Written by Eric Stringer
The following story was related to myself by Joe (Jonah) Benson at his home in St. John’s recently. It isn’t OSCAR material, but it does lend an aspect to the way life was generations past. I will write it in the first person, as if I’m Joe telling me the story.
It may have been in the late 30’s or early 40’s … I was in maybe grade 5 at the time at the school in Little Harbour. As boys sometimes do, I was just fooling around and a piece of my pencil got lodged in my ear. Nobody at the school could get it out so I had to go home.
Dad took a look at it and realized it was a problem he’d rather not take a chance with. So he would go for some ‘expert’ help. Not to a hospital … but to a lady he knew in Gooseberry Cove who would be the best one to ‘look into it’.
So Dad (Newman Benson) tackled the horse, got the slide ready and we set off to see Mrs. Lydia Sarah (Benson) Seward.

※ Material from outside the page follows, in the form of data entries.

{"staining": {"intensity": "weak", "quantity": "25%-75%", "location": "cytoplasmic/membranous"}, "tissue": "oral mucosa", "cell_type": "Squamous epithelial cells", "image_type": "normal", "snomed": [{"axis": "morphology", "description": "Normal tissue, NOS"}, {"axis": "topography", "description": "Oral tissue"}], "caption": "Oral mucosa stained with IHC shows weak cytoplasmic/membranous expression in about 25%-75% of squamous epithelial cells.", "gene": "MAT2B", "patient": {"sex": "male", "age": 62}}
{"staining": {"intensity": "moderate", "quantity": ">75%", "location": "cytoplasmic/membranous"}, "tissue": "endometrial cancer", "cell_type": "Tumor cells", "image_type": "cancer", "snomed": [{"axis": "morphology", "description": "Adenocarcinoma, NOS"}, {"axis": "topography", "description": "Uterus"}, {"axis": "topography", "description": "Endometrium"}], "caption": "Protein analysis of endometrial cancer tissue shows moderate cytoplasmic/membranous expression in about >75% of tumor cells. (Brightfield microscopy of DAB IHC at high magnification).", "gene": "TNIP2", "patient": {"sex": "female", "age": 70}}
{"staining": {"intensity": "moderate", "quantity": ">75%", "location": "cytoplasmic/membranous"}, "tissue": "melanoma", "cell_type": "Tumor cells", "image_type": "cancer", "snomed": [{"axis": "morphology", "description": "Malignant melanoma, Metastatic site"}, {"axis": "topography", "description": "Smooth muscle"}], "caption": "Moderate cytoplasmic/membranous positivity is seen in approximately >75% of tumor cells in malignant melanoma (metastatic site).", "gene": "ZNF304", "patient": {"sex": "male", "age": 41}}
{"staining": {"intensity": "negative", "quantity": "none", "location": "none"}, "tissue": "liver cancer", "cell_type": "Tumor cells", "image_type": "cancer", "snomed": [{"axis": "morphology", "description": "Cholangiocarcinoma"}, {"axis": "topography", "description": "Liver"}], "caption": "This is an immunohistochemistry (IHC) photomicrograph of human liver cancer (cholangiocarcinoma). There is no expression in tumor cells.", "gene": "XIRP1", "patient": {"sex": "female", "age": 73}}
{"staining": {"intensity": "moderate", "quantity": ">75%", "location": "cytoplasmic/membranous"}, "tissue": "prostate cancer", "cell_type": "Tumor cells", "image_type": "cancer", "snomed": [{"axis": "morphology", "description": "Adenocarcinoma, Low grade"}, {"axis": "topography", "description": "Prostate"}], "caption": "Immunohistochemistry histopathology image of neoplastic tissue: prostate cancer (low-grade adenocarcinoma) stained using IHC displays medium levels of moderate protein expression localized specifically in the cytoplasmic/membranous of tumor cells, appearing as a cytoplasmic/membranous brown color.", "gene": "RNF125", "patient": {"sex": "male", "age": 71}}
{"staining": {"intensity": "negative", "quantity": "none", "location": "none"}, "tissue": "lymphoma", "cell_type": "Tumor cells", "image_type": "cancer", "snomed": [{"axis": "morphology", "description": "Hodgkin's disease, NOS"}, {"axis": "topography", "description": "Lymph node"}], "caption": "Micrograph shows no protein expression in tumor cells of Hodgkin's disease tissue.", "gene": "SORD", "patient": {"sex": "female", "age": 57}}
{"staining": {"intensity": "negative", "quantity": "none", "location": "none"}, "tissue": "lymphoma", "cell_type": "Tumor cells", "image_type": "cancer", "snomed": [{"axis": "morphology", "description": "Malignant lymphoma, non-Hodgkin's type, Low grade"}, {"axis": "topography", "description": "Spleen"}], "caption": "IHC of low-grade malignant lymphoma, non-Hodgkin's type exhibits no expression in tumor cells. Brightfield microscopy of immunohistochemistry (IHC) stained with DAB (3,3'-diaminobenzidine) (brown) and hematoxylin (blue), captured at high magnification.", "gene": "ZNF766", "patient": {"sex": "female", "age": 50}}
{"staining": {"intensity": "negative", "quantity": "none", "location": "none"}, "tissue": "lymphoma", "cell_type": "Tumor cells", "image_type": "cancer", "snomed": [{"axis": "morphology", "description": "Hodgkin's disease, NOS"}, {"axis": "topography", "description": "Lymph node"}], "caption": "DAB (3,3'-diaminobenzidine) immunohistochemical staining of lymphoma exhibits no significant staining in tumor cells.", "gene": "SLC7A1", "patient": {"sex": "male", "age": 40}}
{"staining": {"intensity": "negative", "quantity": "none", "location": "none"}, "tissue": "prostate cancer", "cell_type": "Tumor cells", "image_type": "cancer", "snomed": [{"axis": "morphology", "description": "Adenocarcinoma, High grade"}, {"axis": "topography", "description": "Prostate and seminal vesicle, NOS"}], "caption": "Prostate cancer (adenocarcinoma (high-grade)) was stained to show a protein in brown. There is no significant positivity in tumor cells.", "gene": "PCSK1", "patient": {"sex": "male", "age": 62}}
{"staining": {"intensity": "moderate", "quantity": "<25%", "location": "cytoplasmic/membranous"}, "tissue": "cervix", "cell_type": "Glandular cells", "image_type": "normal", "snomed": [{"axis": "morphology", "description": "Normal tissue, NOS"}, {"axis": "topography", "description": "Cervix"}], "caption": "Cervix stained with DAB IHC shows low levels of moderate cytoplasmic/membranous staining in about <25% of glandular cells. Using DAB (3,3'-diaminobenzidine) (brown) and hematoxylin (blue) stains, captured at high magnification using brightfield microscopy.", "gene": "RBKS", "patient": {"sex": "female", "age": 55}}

The problem having been described and shown to her, she took a look, assessed the situation and made her diagnosis. She said, “I’ll loan you my tweezers … you can get them back to me when you can. But you probably won’t need to use them; the juts and the ruts and the bumps on the sled ride back to Little Harbour I’d say will jar the piece loose.”
Sure enough, it was as she foretold.
One of countless incidents the kind of which took place in communities in the South West Arm, and where such things as broken bones, cuts and bruises, and ladies ‘in the family way’ were tended to by a person acknowledged as “the one” who undertook the role.
No waiting for hours in the ‘Emergency’.